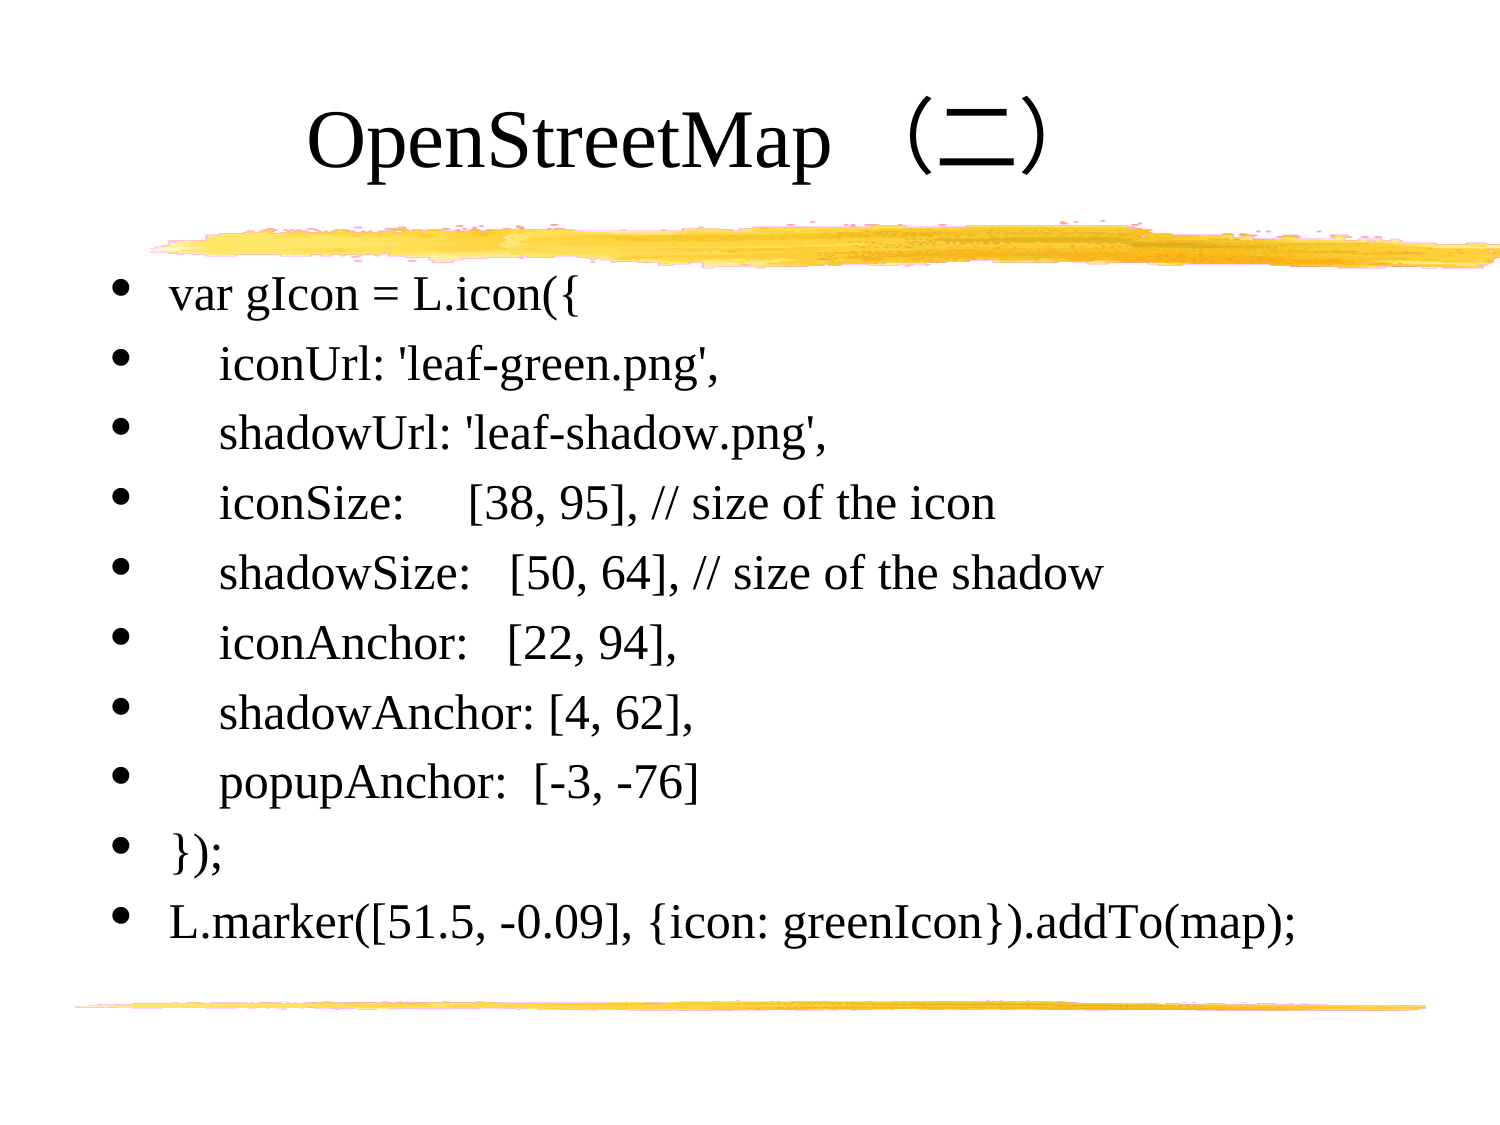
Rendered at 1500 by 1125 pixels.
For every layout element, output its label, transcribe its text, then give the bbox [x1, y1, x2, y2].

picture [150, 215, 1500, 279]
picture [75, 999, 1426, 1013]
title OpenStreetMap（二） [66, 37, 1342, 225]
list var gIcon = L.icon({ iconUrl: 'leaf-green.png', shadowUrl: 'leaf-shadow.png', iconSize: [38, 95], // size of the icon shadowSize: [50, 64], // size of the shadow iconAnchor: [22, 94], shadowAnchor: [4, 62], popupAnchor: [-3, -76] }); L.marker([51.5, -0.09], {icon: greenIcon}).addTo(map); [112, 265, 1388, 950]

☆ ☆ ☆ ☆

Aim of the task:
Reproduce the item above with "bbox" swapped for "bounding box" and everything else unchanged, leaving out the picture.

Output for this exercise:
Rendered at 1500 by 1125 pixels.
For every layout element, output its label, transcribe its text, then give the bounding box [x1, y1, x2, y2].

picture [150, 215, 1500, 279]
picture [75, 999, 1426, 1013]
title OpenStreetMap（二） [66, 37, 1342, 225]
list var gIcon = L.icon({ iconUrl: 'leaf-green.png', shadowUrl: 'leaf-shadow.png', iconSize: [38, 95], // size of the icon shadowSize: [50, 64], // size of the shadow iconAnchor: [22, 94], shadowAnchor: [4, 62], popupAnchor: [-3, -76] }); L.marker([51.5, -0.09], {icon: greenIcon}).addTo(map); [112, 265, 1388, 950]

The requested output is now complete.